Quantum algorithm for de novo DNA sequence assembly based on quantum walks on graphs
G. D. Varsamis, I. G. Karafyllidis, K. M. Gilkes, U. Arranz, R., Martin-Cuevas, G. Calleja, J. Wong, H. C. Jessen, P. Dimitrakis, P. Kolovos,, R. Sandaltzopoulos

TL;DR
This paper presents a quantum algorithm leveraging quantum walks on graphs to improve de novo DNA sequence assembly, addressing the NP-hard path-finding challenge with hierarchical graph partitioning and quantum path search methods.
Contribution
It introduces a novel quantum algorithm that combines hierarchical graph partitioning with quantum walks to efficiently find paths in overlap graphs for DNA assembly.
Findings
Successfully tested quantum algorithms using Qiskit.
Demonstrated hierarchical partitioning reduces problem complexity.

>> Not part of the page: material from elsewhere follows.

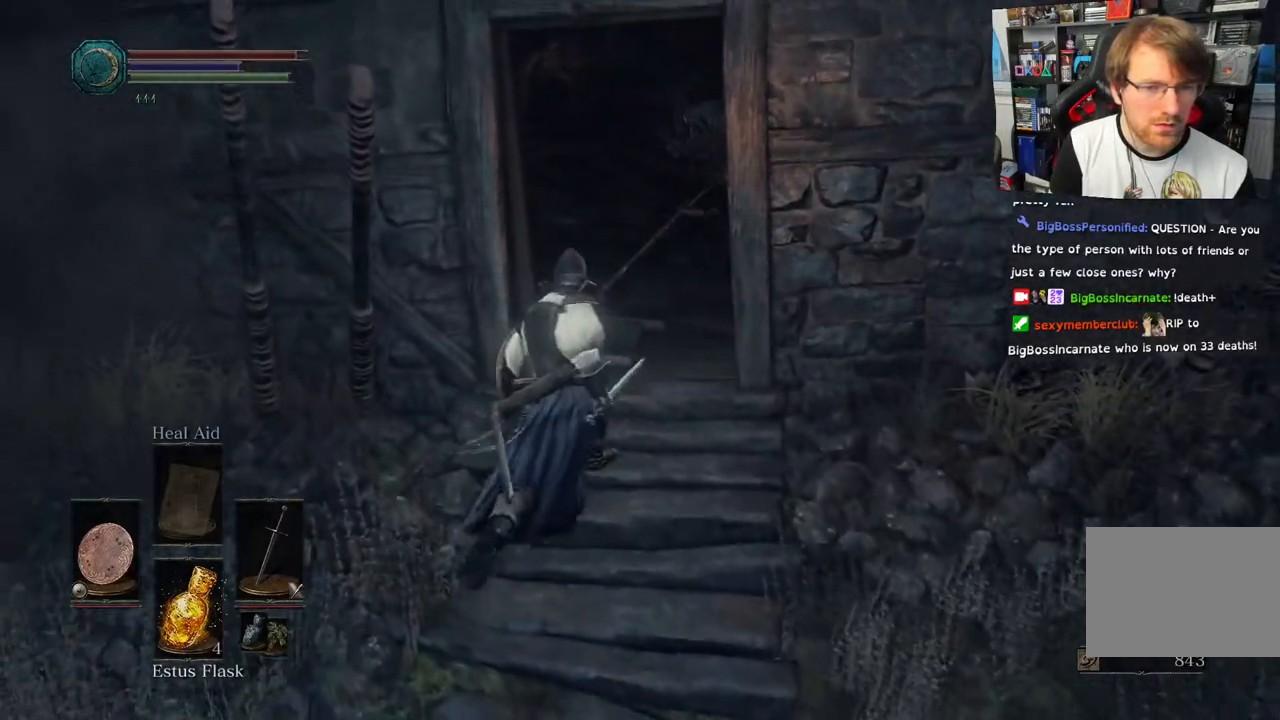
{"buttons": ["L1"], "left_stick": "up", "right_stick": "center", "events": [[33, "R3", "down"], [33, "right_stick", "center"], [117, "L1", "down"], [183, "R3", "up"]]}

Proposed approach may lead to more efficient DNA assembly algorithms.
Abstract
De novo DNA sequence assembly is based on finding paths in overlap graphs, which is a NP-hard problem. We developed a quantum algorithm for de novo assembly based on quantum walks in graphs. The overlap graph is partitioned repeatedly to smaller graphs that form a hierarchical structure. We use quantum walks to find paths in low rank graphs and a quantum algorithm that finds Hamiltonian paths in high hierarchical rank. We tested the partitioning quantum algorithm, as well as the quantum algorithm that finds Hamiltonian paths in high hierarchical rank and confirmed its correct operation using Qiskit. We developed a custom simulation for quantum walks to search for paths in low rank graphs. The approach described in this paper may serve as a basis for the development of efficient quantum algorithms that solve the de novo DNA assembly problem.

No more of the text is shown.